FT12 data have contributed insights into debate surrounding the gateway hypothesis of substance use/abuse – the hypothesis that early exposure to ‘milder’, legal substances, such as tobacco and alcohol, leads to use of ‘stronger’, ‘illegal’, more addictive substances, including cannabis. In an initial test of that hypothesis (Korhonen et al., 2008), we explored factors predicting use of cannabis and other illicit drugs (baseline at age 12 with follow-up at ages 14 and 17) in an epidemiological longitudinal study of >4100 twins. The potential predictors were age 12 baseline measures reported by the twins, their parents or teachers. As individual factors, we tested smoking, alcohol use, behavioral and emotional problems; as peer factors: the number of smoking friends and acquaintances with drug experience; and as family factors: parental substance use, socioeconomic status and prenatal exposure to nicotine. When adjusted for within-family confounds, the significant predictors were early smoking onset, drinking to intoxication, having peers with smoking and drug experience, father’s weekly drinking to intoxication and aggressive behavior. Early-onset smoking was the most powerful predictor among individuals and within exposure-discordant twin-pairs, but whether that association is causal remains uncertain. Accordingly, a follow-up study (Huizink et al., 2010) compared two models: (1) one that describes a direct impact of liability to tobacco use on cannabis and other illicit drug use with (2) a model that assumes shared underlying liability for tobacco and illicit drug use. Tobacco and illicit drug use were assessed at age 17. The multivariate model, including a direct impact of the initiation of tobacco use on illicit drug use, provided the best fit to the data, suggesting that liability to initiate smoking directly affects illicit drug use, findings supporting the gateway hypothesis, although shared underlying liabilities cannot be excluded.
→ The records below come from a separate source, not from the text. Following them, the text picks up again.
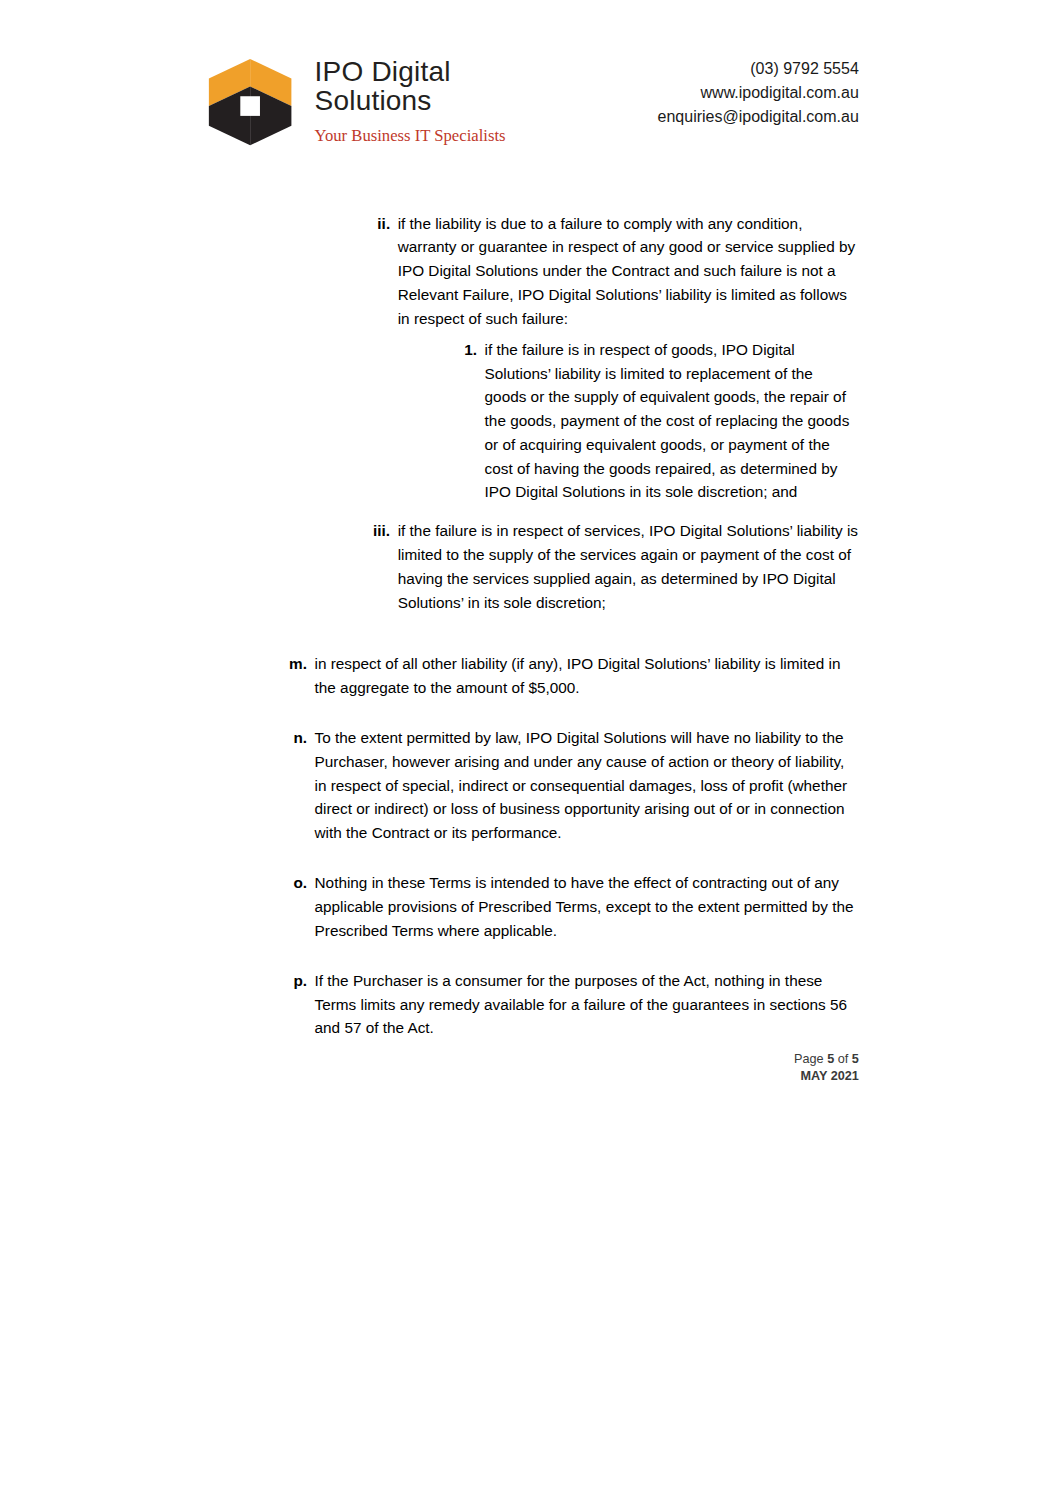IPO Digital Solutions
Your Business IT Specialists
(03) 9792 5554
www.ipodigital.com.au
enquiries@ipodigital.com.au
ii.
if the liability is due to a failure to comply with any condition, warranty or guarantee in respect of any good or service supplied by IPO Digital Solutions under the Contract and such failure is not a Relevant Failure, IPO Digital Solutions’ liability is limited as follows in respect of such failure:
1.
if the failure is in respect of goods, IPO Digital Solutions’ liability is limited to replacement of the goods or the supply of equivalent goods, the repair of the goods, payment of the cost of replacing the goods or of acquiring equivalent goods, or payment of the cost of having the goods repaired, as determined by IPO Digital Solutions in its sole discretion; and
iii.
if the failure is in respect of services, IPO Digital Solutions’ liability is limited to the supply of the services again or payment of the cost of having the services supplied again, as determined by IPO Digital Solutions’ in its sole discretion;
m.
in respect of all other liability (if any), IPO Digital Solutions’ liability is limited in the aggregate to the amount of $5,000.
n.
To the extent permitted by law, IPO Digital Solutions will have no liability to the Purchaser, however arising and under any cause of action or theory of liability, in respect of special, indirect or consequential damages, loss of profit (whether direct or indirect) or loss of business opportunity arising out of or in connection with the Contract or its performance.
o.
Nothing in these Terms is intended to have the effect of contracting out of any applicable provisions of Prescribed Terms, except to the extent permitted by the Prescribed Terms where applicable.
p.
If the Purchaser is a consumer for the purposes of the Act, nothing in these Terms limits any remedy available for a failure of the guarantees in sections 56 and 57 of the Act.
Page 5 of 5
MAY 2021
To evaluate the role of externalizing behaviors in the pathway from smoking to drug use, we analyzed whether hyperactivity– impulsivity, aggressiveness, and inattention at 12 predict illicit drug use at age 17 independently, or whether their associations with drug use are mediated through cigarette smoking at age 14 (Korhonen et al., 2010). The association of hyperactivity– impulsivity with drug use was mostly mediated through cigarette smoking. Concerning aggressiveness and inattention, consistent evidence on mediation was seen only among boys. Consistently in all models, the direct association of cigarette smoking on drug use was strong and highly significant, while the associations of externalizing problem behaviors with illicit drug use are partially mediated through cigarette smoking. Because both smoking and externalizing behavior appeared to be important risk factors of illicit drug use, we estimated genetic and environmental influences common to externalizing behavior (at age 12), smoking (at age 14) and initiation of drug use (at age 17). Multivariate Cholesky models were fit to data from 737 MZ and 722 dizygotic (DZ) twin-pairs. Heritability of externalizing behavior was 56%, that of smoking initiation/amount 20/32%, and initiation of drug use 27%. In the best-fitting model, common environmental influences explained most of the covariance between externalizing behavior and smoking initiation (69%) and amount (77%). Covariance between smoking initiation/amount and drug use was due to additive genetic (42/22%) and common environmental (58/78%) influences. Half of the covariance between externalizing behavior and drug use was due to shared genetic and half due to the environments shared by cotwins. Our results indicated that early observed externalizing behavior provides significant underlying genetic and environmental influences common to later substance use (Korhonen et al., 2012).

Finally, we examined the role of overlapping genetic and environmental factors in the relationship between early adolescent conduct problems and substance use in young adulthood (Verweij et al., 2016). We found modest to moderate phenotypic correlations between early adolescent conduct disorder symptoms and substance use in young adulthood. In males, the phenotypic correlations of conduct disorder symptoms with all three substance use variables were explained largely by overlapping genetic influences. In females, overlapping shared environmental influences predominantly explained the phenotypic correlation between conduct disorder symptoms and tobacco and cannabis use. Conduct disorder symptoms in early adolescence appear to moderately predict substance use in early adulthood. In males, genetic influences seem to be most important in explaining the relationship between conduct disorder symptoms and substance use, whereas in females, shared environmental influences seem to be most important.

Smokeless tobacco in the form of snus, a moist powdered pouch tobacco held between lips and gums, is legal in Sweden and has become a popular form of early nicotine exposure in Finland, leading us to test the association between snus experimentation in late adolescence and daily cigarette smoking in early adulthood among men. At age 17, we assessed lifetime use of cigarettes and snus with other potential predictors of cigarette smoking status at young adult follow-up. Analyses focused on 375 men who were never smokers at baseline; when adjusted for age, monthly alcohol intoxication, maternal smoking and peer drug use, snus experimentation increased the likelihood of later daily cigarette smoking nearly four-fold. Results (Araneda et al., 2019) cannot confirm a causal association, but they do suggest that snus experimentation might constitute a risk for initiating use of other tobacco or nicotine products.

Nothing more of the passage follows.